The gig economy is booming, and it's easy to see why. Flexible hours, being your own boss, and working from anywhere sounds pretty great, right? But before you dive headfirst into the world of gig work, there are some important things you need to know.


One of the most significant issues facing gig workers is misclassification. In a nutshell, this means companies label workers as "independent contractors" when they should legally be considered employees. Why does this matter? Because it means companies can dodge their responsibility to provide benefits like health insurance, paid time off, and overtime pay. It also means they're not contributing to your Social Security or Medicare, leaving you to foot the bill come tax time.

Recent data from the Bureau of Labor Statistics reveals that a staggering 10.3% of U.S. workers engage in some form of gig work. While this number is impressive, it also highlights the vast number of individuals who may be vulnerable to misclassification and the lack of protections that come with it.

Take the example of rideshare drivers. While they enjoy the flexibility of setting their own hours, they often lack basic worker protections. If a driver gets into an accident, they're often left to cover their own medical expenses and may even be deactivated from the platform, losing their income source. Similarly, delivery drivers who work for food delivery apps often face grueling hours, low pay, and little recourse if they're injured on the job.

Insurance coverage & Contracts

Another major concern for gig workers is the lack of insurance coverage. Most gig platforms don't offer health insurance, disability insurance, or workers' compensation. This means if you get sick or injured, you're on your own to cover the costs. A recent study by the Freelancers Union found that Access to affordable healthcare is the #1 concern for freelancers\gig workers.

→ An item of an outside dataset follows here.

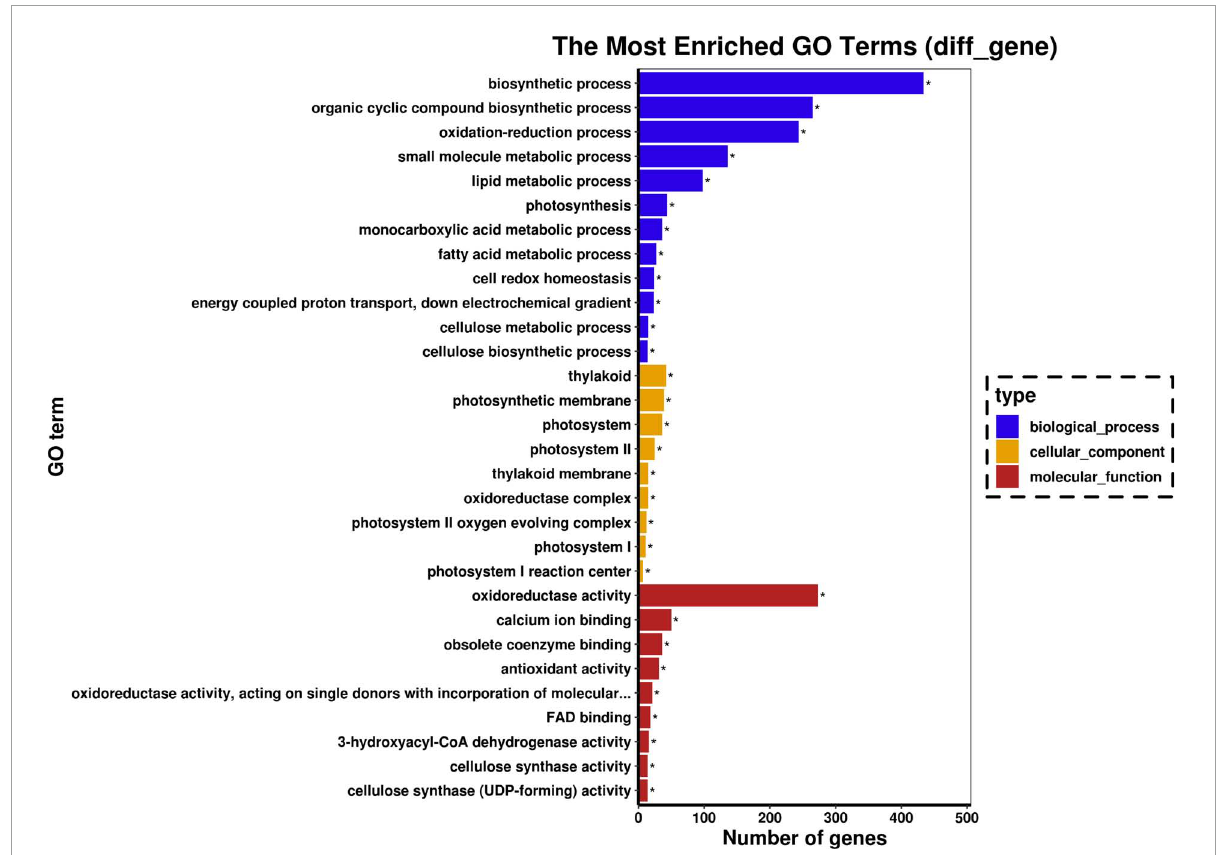
FIGURE3 Gene ontology (GO) analysis for significant DEGs. Graphical representation of numbers of DEGs enriched in biological process, cellular component, and molecular function GO-terms. The symbol “*” represents the significantly enriched GO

Contracts can also be a major issue. Those lengthy agreements are often full of legal jargon and may not be in your best interest. It's important to read everything carefully and understand what you're agreeing to before you sign on the dotted line.

So, what can you do to protect yourself?

First, know your rights. Research the labor laws in your area and make sure you understand the difference between an employee and an independent contractor. If you think you've been misclassified, don't be afraid to speak up or seek legal advice.

Next, get your financial ducks in a row. Keep track of your income and expenses, and consider talking to a tax professional to make sure you're on the right track. It's also a good idea to explore options for affordable health insurance and other types of coverage.

If you're looking for a more secure gig work experience, consider working with companies that partner with an Employer of Record (EOR). An EOR can act as your legal employer, taking care of things like payroll, taxes, and benefits while you still enjoy the flexibility of gig work.

Finally, don't be afraid to ask questions and negotiate for better terms. If something in a contract doesn't seem right, speak up and ask for clarification. You can also connect with other gig workers in your field to share experiences and resources.

The gig economy can be a great way to make a living, but it's important to go in with your eyes open. By understanding the risks and taking steps to protect yourself, you can enjoy the flexibility and freedom of gig work while safeguarding your financial future.